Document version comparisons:

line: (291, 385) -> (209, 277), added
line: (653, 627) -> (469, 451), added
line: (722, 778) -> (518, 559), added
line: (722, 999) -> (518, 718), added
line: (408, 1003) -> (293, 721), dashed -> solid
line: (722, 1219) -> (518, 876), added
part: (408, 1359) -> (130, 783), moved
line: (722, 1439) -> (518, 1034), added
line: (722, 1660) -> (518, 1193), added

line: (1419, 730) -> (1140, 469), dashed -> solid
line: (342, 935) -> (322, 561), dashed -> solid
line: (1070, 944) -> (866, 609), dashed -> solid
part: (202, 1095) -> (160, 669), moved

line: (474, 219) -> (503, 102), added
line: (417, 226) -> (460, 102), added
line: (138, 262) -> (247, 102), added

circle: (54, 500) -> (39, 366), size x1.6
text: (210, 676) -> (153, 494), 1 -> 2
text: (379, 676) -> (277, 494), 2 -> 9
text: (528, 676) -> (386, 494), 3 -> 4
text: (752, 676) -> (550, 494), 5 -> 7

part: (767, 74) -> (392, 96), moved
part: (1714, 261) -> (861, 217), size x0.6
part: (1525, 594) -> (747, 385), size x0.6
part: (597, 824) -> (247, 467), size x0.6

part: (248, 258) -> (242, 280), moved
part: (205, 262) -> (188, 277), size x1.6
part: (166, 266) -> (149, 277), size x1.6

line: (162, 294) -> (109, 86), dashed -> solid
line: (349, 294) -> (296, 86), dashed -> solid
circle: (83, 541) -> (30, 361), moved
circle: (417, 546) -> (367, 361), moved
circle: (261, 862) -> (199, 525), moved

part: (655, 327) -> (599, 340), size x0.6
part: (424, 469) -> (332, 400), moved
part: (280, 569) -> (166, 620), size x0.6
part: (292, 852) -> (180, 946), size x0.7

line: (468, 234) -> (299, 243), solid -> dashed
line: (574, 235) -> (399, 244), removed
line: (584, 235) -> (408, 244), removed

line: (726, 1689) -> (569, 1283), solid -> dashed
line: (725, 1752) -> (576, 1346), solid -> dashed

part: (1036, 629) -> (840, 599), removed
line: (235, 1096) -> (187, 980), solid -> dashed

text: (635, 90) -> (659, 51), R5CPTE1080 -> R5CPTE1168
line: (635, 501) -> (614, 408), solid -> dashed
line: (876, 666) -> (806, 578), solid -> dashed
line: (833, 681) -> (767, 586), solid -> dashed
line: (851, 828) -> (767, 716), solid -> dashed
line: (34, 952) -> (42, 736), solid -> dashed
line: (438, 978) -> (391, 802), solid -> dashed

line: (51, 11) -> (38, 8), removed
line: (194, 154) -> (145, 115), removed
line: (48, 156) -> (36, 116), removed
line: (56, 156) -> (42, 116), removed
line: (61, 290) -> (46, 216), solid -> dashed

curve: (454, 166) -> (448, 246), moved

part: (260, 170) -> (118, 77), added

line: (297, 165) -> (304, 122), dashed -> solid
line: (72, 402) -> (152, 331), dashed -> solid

> _TASK BRIEF_
Among the lines above, find those with the string "size" and copy them.

> _RESULT_
circle: (54, 500) -> (39, 366), size x1.6
part: (1714, 261) -> (861, 217), size x0.6
part: (1525, 594) -> (747, 385), size x0.6
part: (597, 824) -> (247, 467), size x0.6
part: (205, 262) -> (188, 277), size x1.6
part: (166, 266) -> (149, 277), size x1.6
part: (655, 327) -> (599, 340), size x0.6
part: (280, 569) -> (166, 620), size x0.6
part: (292, 852) -> (180, 946), size x0.7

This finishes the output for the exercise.